Correspondence of Enlightenment thinker reachers its 10th volume

This piece was originally posted on the Voltaire Foundation blog.

From his childhood in the rural region of Cévennes in south-central France, La Beaumelle became one of the great eighteenth-century polymaths, and his career took him as far afield as Geneva, Copenhagen, Berlin, Paris and Amsterdam. During his lifetime he distinguished himself as a translator of Horace and Tacitus; he was also an author, a journalist, a historian, and the editor of Mme de Maintenon’s Mémoires. He was a champion of tolerance and one of Calas’ foremost defenders, as well as a polemicist dreaded by Voltaire for his sharp critical eye and clever pen.

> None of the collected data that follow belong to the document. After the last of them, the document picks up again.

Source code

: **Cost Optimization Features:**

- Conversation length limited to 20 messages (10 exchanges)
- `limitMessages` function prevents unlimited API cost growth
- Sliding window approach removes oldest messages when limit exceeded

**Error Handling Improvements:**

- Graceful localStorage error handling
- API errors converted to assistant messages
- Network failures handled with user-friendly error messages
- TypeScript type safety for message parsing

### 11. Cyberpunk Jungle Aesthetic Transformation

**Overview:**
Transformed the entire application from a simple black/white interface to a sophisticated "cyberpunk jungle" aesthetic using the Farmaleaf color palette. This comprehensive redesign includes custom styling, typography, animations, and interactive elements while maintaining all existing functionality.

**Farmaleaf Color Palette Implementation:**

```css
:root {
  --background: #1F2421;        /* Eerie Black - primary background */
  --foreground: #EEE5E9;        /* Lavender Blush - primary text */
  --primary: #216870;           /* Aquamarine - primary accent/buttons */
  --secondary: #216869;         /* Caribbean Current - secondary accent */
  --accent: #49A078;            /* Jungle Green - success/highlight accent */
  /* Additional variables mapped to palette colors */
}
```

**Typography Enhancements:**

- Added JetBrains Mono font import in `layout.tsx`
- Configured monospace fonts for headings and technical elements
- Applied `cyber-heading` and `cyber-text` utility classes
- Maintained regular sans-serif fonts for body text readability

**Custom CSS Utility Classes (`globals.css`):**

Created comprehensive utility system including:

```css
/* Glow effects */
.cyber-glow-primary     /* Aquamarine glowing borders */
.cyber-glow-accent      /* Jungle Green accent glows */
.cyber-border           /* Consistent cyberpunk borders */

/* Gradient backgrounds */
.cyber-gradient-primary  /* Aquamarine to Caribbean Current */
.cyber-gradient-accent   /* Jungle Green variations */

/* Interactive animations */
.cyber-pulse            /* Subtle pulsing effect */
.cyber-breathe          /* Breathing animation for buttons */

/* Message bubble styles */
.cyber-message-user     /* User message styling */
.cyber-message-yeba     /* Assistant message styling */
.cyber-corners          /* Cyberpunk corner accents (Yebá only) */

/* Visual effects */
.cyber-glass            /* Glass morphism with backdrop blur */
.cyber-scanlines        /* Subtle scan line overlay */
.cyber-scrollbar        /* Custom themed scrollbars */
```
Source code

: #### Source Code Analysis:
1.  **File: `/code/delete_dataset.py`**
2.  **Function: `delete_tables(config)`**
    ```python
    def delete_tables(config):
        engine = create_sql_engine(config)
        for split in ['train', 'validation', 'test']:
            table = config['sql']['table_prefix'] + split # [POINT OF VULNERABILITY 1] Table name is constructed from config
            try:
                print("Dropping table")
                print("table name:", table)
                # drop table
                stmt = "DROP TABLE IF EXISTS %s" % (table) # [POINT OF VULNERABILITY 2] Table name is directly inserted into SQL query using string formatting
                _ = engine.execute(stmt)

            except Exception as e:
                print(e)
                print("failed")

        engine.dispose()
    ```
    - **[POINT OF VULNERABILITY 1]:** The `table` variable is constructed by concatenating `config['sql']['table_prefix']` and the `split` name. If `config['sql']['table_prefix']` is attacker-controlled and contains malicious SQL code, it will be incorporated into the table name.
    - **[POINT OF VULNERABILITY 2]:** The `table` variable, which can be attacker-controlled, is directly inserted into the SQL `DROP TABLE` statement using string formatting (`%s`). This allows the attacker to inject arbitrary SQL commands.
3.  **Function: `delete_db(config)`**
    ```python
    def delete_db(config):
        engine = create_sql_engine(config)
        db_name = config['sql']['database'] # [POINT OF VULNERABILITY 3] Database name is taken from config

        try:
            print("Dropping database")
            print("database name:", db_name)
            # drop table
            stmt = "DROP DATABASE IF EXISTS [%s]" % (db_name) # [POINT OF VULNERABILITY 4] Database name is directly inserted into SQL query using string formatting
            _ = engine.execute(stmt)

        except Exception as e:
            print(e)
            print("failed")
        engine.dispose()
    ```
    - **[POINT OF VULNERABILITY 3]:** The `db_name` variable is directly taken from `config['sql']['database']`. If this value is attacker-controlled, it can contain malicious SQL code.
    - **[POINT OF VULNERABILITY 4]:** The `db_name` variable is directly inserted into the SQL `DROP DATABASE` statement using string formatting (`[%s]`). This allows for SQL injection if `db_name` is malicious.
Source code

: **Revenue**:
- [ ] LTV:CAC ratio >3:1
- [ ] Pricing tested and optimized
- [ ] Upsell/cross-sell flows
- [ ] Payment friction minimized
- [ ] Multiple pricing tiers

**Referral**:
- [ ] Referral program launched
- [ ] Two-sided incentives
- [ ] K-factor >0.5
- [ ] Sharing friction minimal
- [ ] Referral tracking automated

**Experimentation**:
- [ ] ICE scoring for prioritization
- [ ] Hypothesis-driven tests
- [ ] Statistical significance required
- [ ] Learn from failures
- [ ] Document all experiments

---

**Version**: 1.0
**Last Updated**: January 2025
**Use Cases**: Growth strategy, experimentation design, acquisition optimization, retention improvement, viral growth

He was, strikingly, the only Huguenot man of letters at the time.

His Correspondance générale de La Beaumelle, edited by Hubert Bost, Claude Lauriol and Hubert Angliviel de La Beaumelle, bears witness to contemporary social events and intellectual developments in politics, literature, philosophy, history and religion.

The 10th volume of a projected eighteen-volume edition will publish soon, and follows the turbulent period of February to December 1756. At the beginning of 1756 La Beaumelle was in Amsterdam, a city that allowed him the freedom – unlike Paris – to publish the Mémoires de Maintenon. In early March he returned to Paris, having been granted permission to distribute subscribers’ copies of the first edition of the Mémoires, and, crucially, assured beforehand of his personal security.

After arranging the distribution of the second edition and obtaining oral permission to write a third, La Beaumelle was dealt a severe blow: he was arrested and placed in the Bastille. The charge? Writing a passage that offended the Viennese court, a passage suspected to have been brought to the attention of the authorities by Voltaire. His imprisonment was not one of shackles and locked cells, however, as La Beaumelle was free to take daily strolls, and to receive books and letters as well as visitors. Though officially pardoned in October 1756, La Beaumelle was still in prison at end of the year, waiting for the requisite release documentation.

When the Correspondance générale de La Beaumelle was awarded the prestigious the 2013 Prix de la Fondation Edouard Bonnefous de l’Institut de France, on the recommendation of the Académie des sciences morales et politiques, it was a mark of recognition of the editors’ momentous work in bringing to light the rich correspondence of this Enlightenment figure.

The Voltaire Foundation is enormously proud to publish this towering work of scholarship, and we congratulate our editors, Hubert Bost, Claude Lauriol and Hubert Angliviel de La Beaumelle, for their sustained and meticulous work.